Когда она ушла в кухню, чтобы заняться обедом, Генри стал прогуливаться по узенькой дорожке, без всякого раздражения вспоминая все эти «уж» и «то». Ну и что же? Он без колебаний предпочтет доброе сердце безупречной грамотности, особенно если женщина, о которой идет речь, — Кора. Вскоре она вышла на крыльцо и позвала его.
В парадной комнате на покрытом свежей скатертью столе были любовно разложены и расставлены ножи, вилки, фарфор — словом, все те мелочи, которые он им дарил, — а на блюде аппетитно красовался золотистый жареный цыпленок. Все, что делала Кора, она делала весело, умело и заботливо, с огромным желанием доставить удовольствие.
Они подождали несколько минут, радиола наверху умолкла, и в комнату вошел Дэвид. Он, как всегда, казался замкнутым и рассеянным, но Пейдж сразу увидел, что он в хорошем настроении.

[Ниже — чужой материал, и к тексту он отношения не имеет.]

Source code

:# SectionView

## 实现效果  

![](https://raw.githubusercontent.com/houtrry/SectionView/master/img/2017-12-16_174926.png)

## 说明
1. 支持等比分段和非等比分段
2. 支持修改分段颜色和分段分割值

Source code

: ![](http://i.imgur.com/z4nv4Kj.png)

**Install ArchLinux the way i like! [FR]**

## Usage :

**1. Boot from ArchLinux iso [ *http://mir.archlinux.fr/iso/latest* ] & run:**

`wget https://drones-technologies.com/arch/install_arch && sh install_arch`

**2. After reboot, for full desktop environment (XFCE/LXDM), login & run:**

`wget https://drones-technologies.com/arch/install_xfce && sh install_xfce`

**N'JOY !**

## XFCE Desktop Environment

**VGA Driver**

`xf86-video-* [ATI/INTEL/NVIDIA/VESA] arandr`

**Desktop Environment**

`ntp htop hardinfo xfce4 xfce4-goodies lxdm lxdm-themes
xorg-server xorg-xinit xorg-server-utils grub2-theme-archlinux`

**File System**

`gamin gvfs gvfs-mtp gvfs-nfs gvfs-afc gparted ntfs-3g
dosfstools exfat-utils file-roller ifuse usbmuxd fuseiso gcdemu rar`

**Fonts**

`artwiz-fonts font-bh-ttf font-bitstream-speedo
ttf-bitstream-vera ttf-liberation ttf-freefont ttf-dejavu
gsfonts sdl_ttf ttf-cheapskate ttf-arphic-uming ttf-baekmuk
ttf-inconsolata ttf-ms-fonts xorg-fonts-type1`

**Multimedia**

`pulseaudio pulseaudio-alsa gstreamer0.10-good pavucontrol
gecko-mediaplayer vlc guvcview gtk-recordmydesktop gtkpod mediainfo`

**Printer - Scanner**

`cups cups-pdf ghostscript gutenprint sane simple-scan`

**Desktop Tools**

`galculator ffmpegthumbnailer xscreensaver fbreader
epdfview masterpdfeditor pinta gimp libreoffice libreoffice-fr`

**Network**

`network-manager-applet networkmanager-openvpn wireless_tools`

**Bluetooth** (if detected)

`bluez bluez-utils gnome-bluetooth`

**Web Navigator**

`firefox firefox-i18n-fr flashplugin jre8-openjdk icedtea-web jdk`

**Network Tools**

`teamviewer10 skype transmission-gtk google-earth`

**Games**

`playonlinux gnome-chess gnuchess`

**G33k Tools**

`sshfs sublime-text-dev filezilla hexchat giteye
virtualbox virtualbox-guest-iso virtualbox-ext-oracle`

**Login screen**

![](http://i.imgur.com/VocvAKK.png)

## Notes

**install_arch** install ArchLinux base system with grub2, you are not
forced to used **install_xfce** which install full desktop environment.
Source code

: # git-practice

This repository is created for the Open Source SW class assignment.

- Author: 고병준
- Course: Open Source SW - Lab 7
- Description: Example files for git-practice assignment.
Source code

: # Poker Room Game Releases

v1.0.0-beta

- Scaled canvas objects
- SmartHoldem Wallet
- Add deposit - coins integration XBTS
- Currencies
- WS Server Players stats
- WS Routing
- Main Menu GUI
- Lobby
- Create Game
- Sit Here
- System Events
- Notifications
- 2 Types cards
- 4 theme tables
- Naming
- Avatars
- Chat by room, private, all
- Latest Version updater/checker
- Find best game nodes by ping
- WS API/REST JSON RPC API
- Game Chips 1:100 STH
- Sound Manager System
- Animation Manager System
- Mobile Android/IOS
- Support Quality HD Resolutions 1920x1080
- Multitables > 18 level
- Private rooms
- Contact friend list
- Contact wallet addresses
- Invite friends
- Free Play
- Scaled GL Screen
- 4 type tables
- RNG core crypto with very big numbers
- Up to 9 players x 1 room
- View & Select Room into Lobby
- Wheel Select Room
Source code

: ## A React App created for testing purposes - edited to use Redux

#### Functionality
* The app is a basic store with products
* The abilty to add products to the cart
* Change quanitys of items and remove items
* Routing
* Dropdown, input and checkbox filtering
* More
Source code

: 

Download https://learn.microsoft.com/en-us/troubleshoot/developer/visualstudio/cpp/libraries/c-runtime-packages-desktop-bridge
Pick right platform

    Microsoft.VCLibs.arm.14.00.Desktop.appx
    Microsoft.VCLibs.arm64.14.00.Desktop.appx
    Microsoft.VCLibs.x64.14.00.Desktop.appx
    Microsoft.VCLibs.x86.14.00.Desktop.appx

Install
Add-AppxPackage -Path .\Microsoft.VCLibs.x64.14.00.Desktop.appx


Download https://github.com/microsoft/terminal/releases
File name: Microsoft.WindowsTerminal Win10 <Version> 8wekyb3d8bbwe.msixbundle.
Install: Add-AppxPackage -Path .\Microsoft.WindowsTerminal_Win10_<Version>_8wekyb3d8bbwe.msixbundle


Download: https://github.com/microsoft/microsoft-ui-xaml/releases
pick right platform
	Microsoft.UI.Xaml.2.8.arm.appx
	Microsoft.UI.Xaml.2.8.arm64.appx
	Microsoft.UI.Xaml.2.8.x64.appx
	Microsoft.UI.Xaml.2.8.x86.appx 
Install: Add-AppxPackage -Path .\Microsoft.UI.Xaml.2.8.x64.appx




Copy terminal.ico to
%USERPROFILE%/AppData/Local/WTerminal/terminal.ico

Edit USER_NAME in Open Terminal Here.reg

Выглядел он отлично, и хотя, как всегда, был одет странно — свитер с высоким воротом, палевые плисовые брюки и старые замшевые башмаки, — сразу бросалось в глаза, что он очень красив: такой же высокий, как Кора, но только худой — еще слишком худой, — с мягкими светлыми волосами, белой кожей, с чудесными ровными зубами.
— Как идет работа? — спросил Генри, пока Кора разрезала цыпленка.
— Неплохо. — Дэвид небрежно принял из рук жены тарелку с заманчивым крылышком, брюссельской капустой и картофельным пюре, несколько секунд разглядывал гарнир, потом рассеянно взял вилку.
— Нам в редакцию прислали новую биографию Эдварда Фицджеральда…[3]
Дэвид поднял брови.
— Я подумал, что тебе, может быть, интересно посмотреть ее, — оправдываясь, пробормотал Пейдж.
Дэвид с легкой усмешкой посмотрел на отца.
— Неужели ты поклонник Калифа Восточной Англии… человека, написавшего это неподражаемое двустишие:
Не спорит мяч о том, что нет, что да,
Куда пошлет игрок, летит туда.
Пейдж чуть заметно улыбнулся. Покровительственный тон Дэвида не был ему неприятен: ученый филолог, кончивший Оксфорд чуть ли не с высшим отличием, имел право смотреть на него сверху вниз. Самому Генри не удалось закончить образования: из-за внезапной болезни отца он должен был взять на себя руководство газетой и, хотя старался восполнить пробелы в своих знаниях, читая множество книг, все-таки не забывал, что пробыл всего два года в Эдинбургском университете, куда поступил по настоянию Роберта Пейджа, который сам там учился.
— Омар Хайям не так уж плох, — попробовал он возразить. — Рескину[4] он нравился.